- **Your goal**: Select each line below that contains the string "Minister", and copy those lines out.

Records from a data collection:

════════

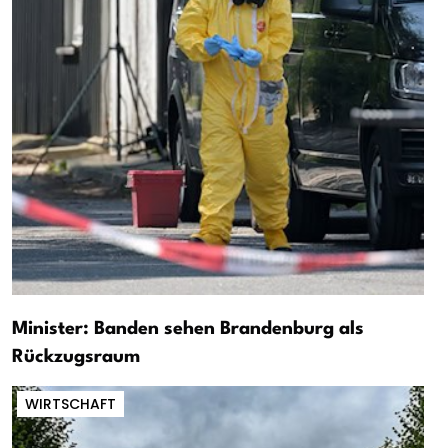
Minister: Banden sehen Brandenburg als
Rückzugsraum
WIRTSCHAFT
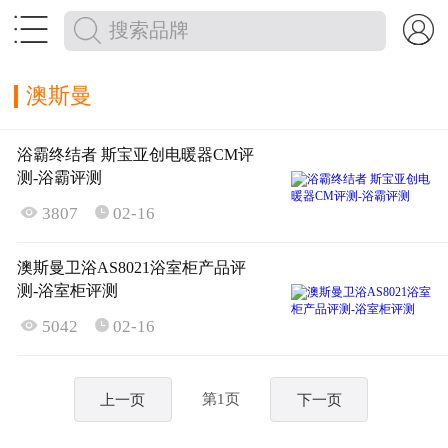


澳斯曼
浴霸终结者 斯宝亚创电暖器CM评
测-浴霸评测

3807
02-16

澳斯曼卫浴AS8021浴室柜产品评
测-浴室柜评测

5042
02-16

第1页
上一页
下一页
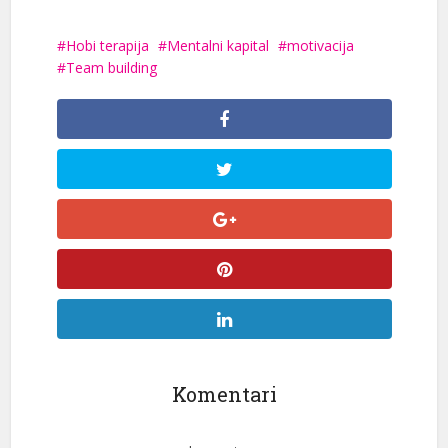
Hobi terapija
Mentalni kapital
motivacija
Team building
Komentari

════════

- **Answer to this problem**:
Minister: Banden sehen Brandenburg als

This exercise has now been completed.